(Lens distortion parameter data)
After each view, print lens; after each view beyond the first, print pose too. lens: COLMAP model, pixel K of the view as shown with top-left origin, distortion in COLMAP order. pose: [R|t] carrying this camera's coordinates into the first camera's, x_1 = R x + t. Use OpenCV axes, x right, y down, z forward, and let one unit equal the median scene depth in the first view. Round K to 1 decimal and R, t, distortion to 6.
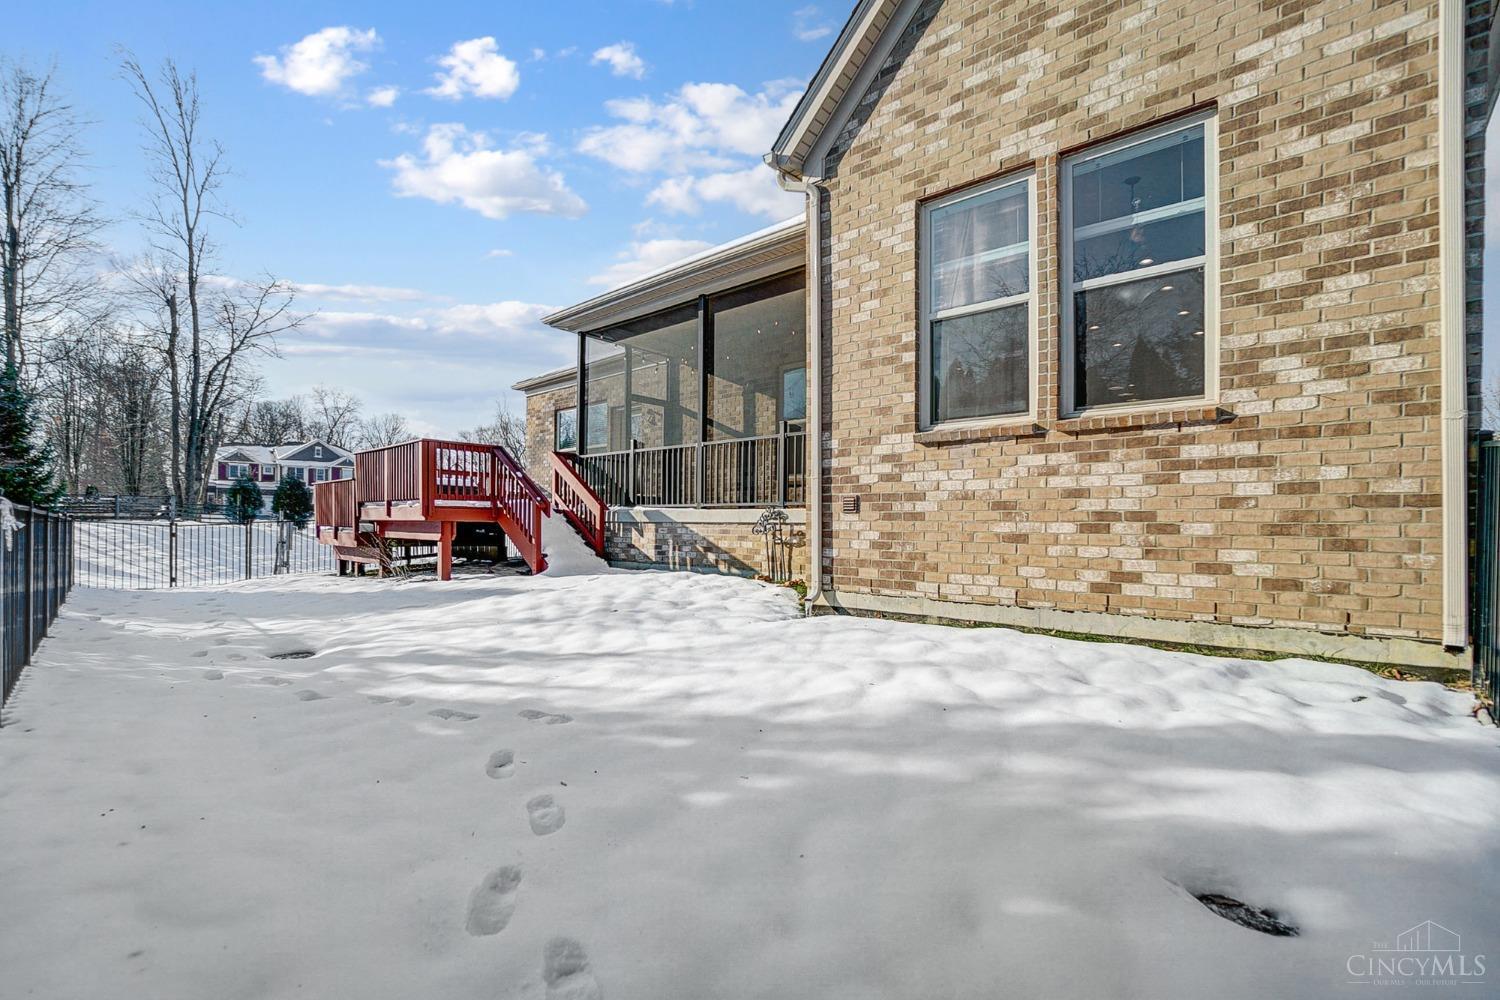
lens RADIAL K [[667.7, 0, 731.0], [0, 667.7, 509.2], [0, 0, 1]] dist [-0.070694, 0.029053]
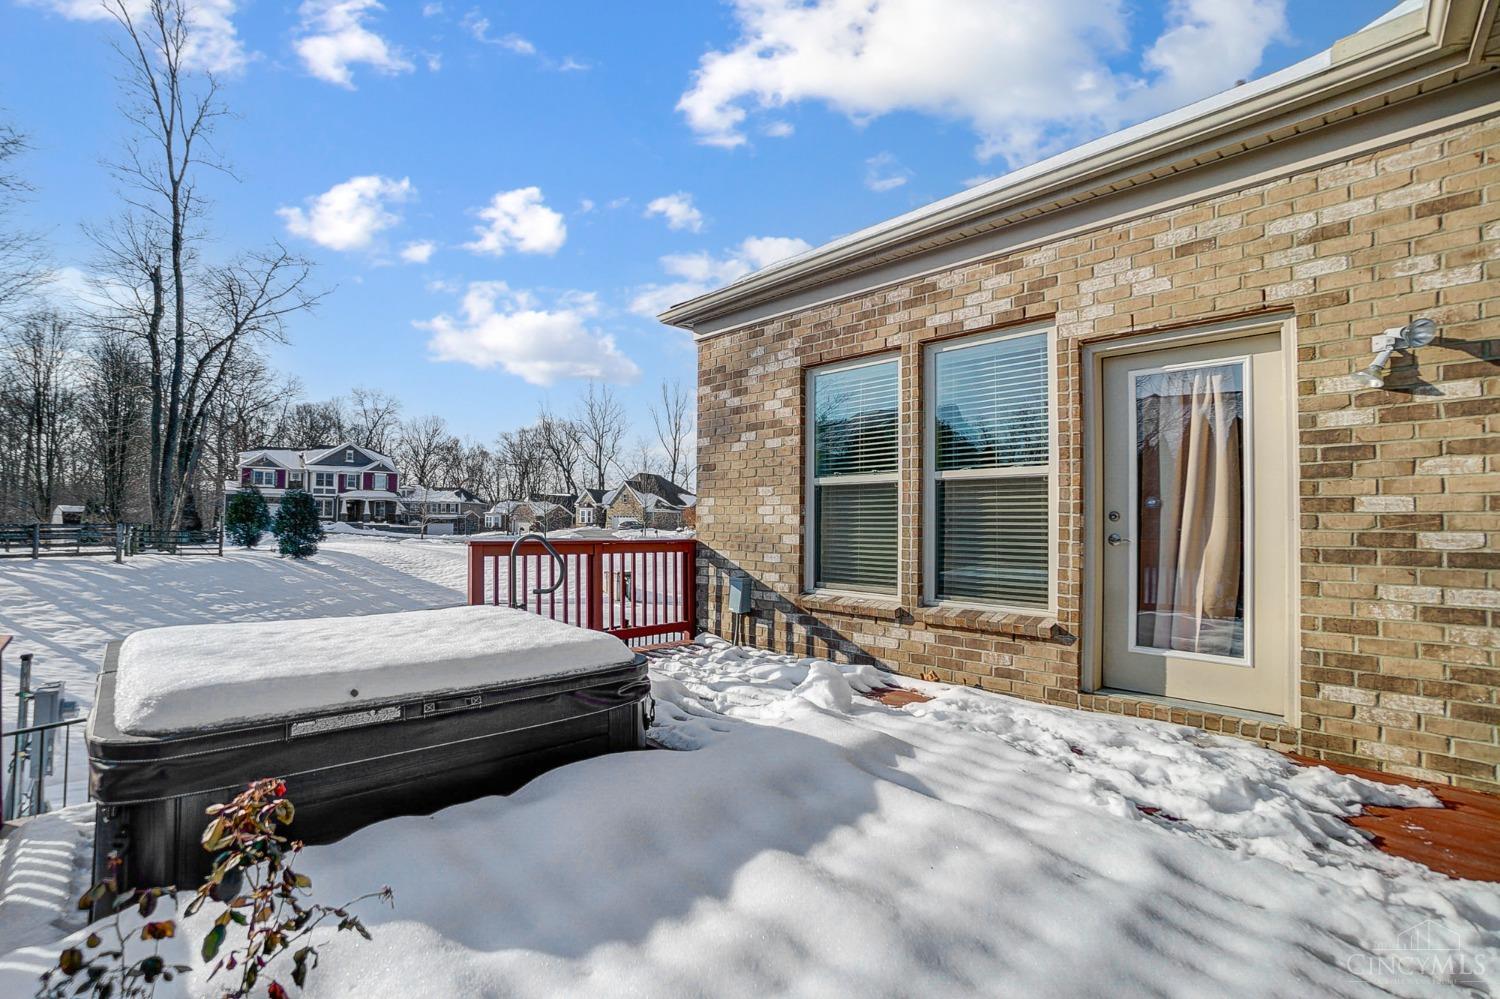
lens RADIAL K [[667.7, 0, 731.0], [0, 667.7, 508.7], [0, 0, 1]] dist [-0.070694, 0.029053]
pose [[0.998584, 0.000315, -0.053201, -0.051663], [-0.000397, 0.999999, -0.001527, -0.013082], [0.053201, 0.001546, 0.998583, 0.116159]]
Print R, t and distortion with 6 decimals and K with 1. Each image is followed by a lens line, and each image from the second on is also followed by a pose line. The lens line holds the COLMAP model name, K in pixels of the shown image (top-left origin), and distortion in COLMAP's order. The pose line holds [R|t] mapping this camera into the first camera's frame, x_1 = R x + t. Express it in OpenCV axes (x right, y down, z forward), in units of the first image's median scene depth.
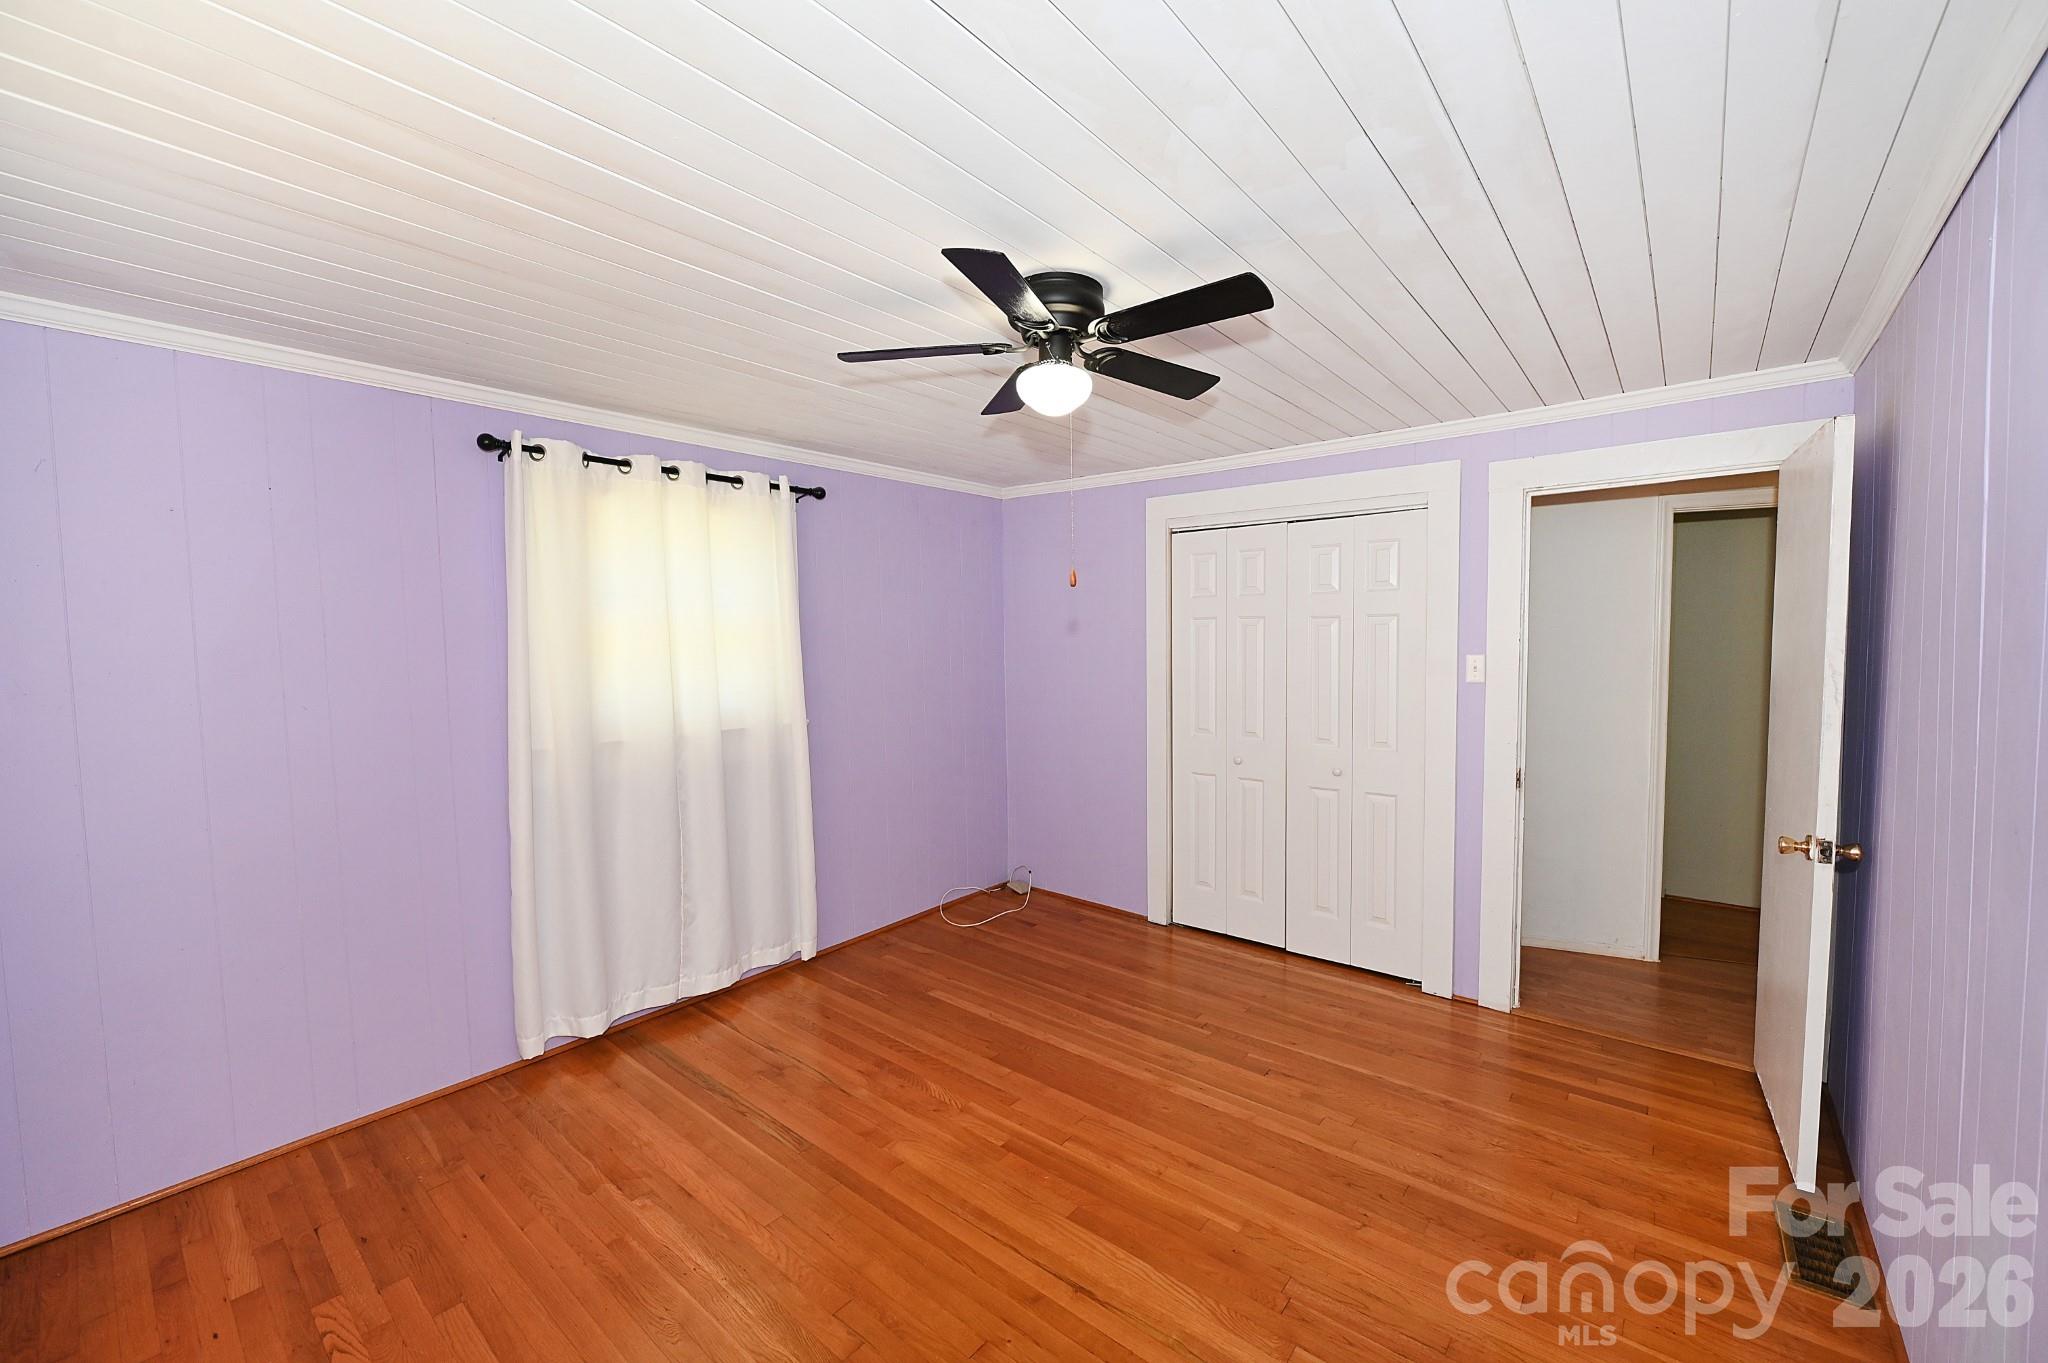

◆ **Goal of the exercise**
Copy every item above word for word, leaving out the pictures.

◆ **Result**
After each view, print lens; after each view beyond the first, print pose too. lens: COLMAP model, pixel K of the view as shown with top-left origin, distortion in COLMAP order. pose: [R|t] carrying this camera's coordinates into the first camera's, x_1 = R x + t. Use OpenCV axes, x right, y down, z forward, and let one unit equal the median scene depth in the first view. Round K to 1 decimal and R, t, distortion to 6.
lens RADIAL K [[667.7, 0, 731.0], [0, 667.7, 509.2], [0, 0, 1]] dist [-0.070694, 0.029053]
lens RADIAL K [[667.7, 0, 731.0], [0, 667.7, 508.7], [0, 0, 1]] dist [-0.070694, 0.029053]
pose [[0.998584, 0.000315, -0.053201, -0.051663], [-0.000397, 0.999999, -0.001527, -0.013082], [0.053201, 0.001546, 0.998583, 0.116159]]
Print R, t and distortion with 6 decimals and K with 1. Each image is followed by a lens line, and each image from the second on is also followed by a pose line. The lens line holds the COLMAP model name, K in pixels of the shown image (top-left origin), and distortion in COLMAP's order. The pose line holds [R|t] mapping this camera into the first camera's frame, x_1 = R x + t. Express it in OpenCV axes (x right, y down, z forward), in units of the first image's median scene depth.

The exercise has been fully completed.